En cas d’étape de montagne ou de course contre la montre, la PME se permet de recourir à des adhésifs, plus faciles à retirer du bitume. Mais s’il s’agit de plat avec sprint final, l’adhésif ne possède pas l’abrasivité du macadam et le peloton lancé à 70 km heure risque de déraper. Mieux vaut opter pour la bonne vieille peinture. Que certains maires tiennent d’ailleurs à exhiber : l’Alpe Duez, fréquentée par beaucoup de cyclotouristes, fait la joie des amateurs photographiant ce souvenir sur goudron.

Du côté de l'usine
Tout se fabrique à Avelin, où la production destinée au Tour commence début mai. Banderoles, kakémonos, parties adhésives, pochoirs pour peintures sont imprimés sur des rotatives géantes. Concrètement, 7-8 machines d’impression sur textile, une machine d’impression sur support souple et une machine destinées aux supports souples et rigides sont actionnées sur les bobines de bâche. Reste à conditionner et livrer le tout, deux semaines avant le début du Tour.
Vers 8 heures du matin
Plus loin, tout au long des 450 mètres avant la ligne d’arrivée, il s'agit de poser les barrières ornées des banderoles siglées des marques partenaires, qui juguleront la foule. Au 10e, au 20e et au 30e kilomètre, ce sont les arches aux couleurs de Vittel, Carrefour et LCL qui sont installées. Les coureurs s’engouffreront dessous plusieurs heures plus tard.
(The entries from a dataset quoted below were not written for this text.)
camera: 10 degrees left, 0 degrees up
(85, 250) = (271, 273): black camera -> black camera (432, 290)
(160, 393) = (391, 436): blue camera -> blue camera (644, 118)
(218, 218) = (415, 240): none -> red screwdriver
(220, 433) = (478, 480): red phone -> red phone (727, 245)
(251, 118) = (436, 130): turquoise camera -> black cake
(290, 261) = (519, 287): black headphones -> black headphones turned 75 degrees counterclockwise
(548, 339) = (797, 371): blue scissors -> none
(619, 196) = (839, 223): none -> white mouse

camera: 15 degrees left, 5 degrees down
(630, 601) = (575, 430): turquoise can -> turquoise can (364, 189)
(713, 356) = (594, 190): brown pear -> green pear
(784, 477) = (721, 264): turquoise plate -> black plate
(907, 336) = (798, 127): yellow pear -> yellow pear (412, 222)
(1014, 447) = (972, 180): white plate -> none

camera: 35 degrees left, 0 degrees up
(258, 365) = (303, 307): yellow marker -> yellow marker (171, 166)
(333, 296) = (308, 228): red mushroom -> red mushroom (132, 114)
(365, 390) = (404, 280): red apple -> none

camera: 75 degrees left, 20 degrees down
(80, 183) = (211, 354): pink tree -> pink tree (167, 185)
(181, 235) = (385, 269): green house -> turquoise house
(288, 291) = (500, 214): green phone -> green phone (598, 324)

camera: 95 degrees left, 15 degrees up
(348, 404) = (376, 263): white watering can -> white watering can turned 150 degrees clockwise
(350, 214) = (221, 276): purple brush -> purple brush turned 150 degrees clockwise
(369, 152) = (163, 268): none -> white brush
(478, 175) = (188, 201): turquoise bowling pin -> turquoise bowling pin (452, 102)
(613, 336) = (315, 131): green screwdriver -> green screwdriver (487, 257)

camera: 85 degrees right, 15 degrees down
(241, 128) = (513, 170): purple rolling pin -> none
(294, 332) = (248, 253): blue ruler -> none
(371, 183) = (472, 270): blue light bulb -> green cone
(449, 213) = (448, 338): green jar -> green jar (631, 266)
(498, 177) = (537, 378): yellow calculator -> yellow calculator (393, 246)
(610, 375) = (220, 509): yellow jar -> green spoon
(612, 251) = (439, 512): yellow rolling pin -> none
Dans la zone d’arrivée, sous la houlette du directeur de site, des barrières hautes sont posées autour de la "zone technique", d’où émettent les camions radio et les télévisions. Doublet travaille depuis un an à la conception de barrières "repousse public" dotées d’arches, qui empêcheront toute main de percuter malencontreusement un coureur. Suite à la chute de Laurent Jalabert à Armentières d’ailleurs, les barrières ne laissent plus dépasser aucun panneau publicitaire. La réclame est directement intégrée à la clôture.

Vers 10h-11h du matin

Le soleil est déjà haut. "Le public arrive en masse, tout est sécurisé et clos de palissades", indique Philippe Marceau. L’équipe de Doublet peut souffler.

A midi
Le soleil au zénith, "on n’a plus rien à faire", décrit le Directeur Événementiel. Sa mission accomplie, l'équipe déjeune puis fait la sieste, pendant que la foule attend les coureurs.

L’après-midi
Les coureurs sont arrivés. Doublet est à nouveau sur le pont, "au cul du balai", selon l’expression consacrée. En effet, l’équipe dite "des derniers 30 kilomètres" démonte le dispositif juste derrière la voiture balai. Tout est nettoyé sauf la ligne d’arrivée, sur laquelle doit avoir lieu le "protocole" du jour. Afin de laisser passer les badauds qui s’agglutinent pour assister à la remise des prix, on ouvre les barrières .

Vers 20h-21h
C’est fini. L’équipe dine et prend la route pour se rendre à l’étape suivante, en s’assoupissant dans les cars couchettes. Une véritable communauté nomade : pas moins de 90 personnes, 16 petits véhicules et 3 bus sont mobilisés par Doublet sur le Tour. "On est totalement autonomes : on n’a besoin de rien ni personne", indique Philippe Marceau. Le convoi peut jeter l’ancre n’importe où, en montagne comme en centre-ville. "Au bout de trois semaines, on est content de rentrer et triste que cela s’arrête déjà", confie Philippe Marceau. La remontée vers Paris, à la fin du Tour, s’annonce euphorique.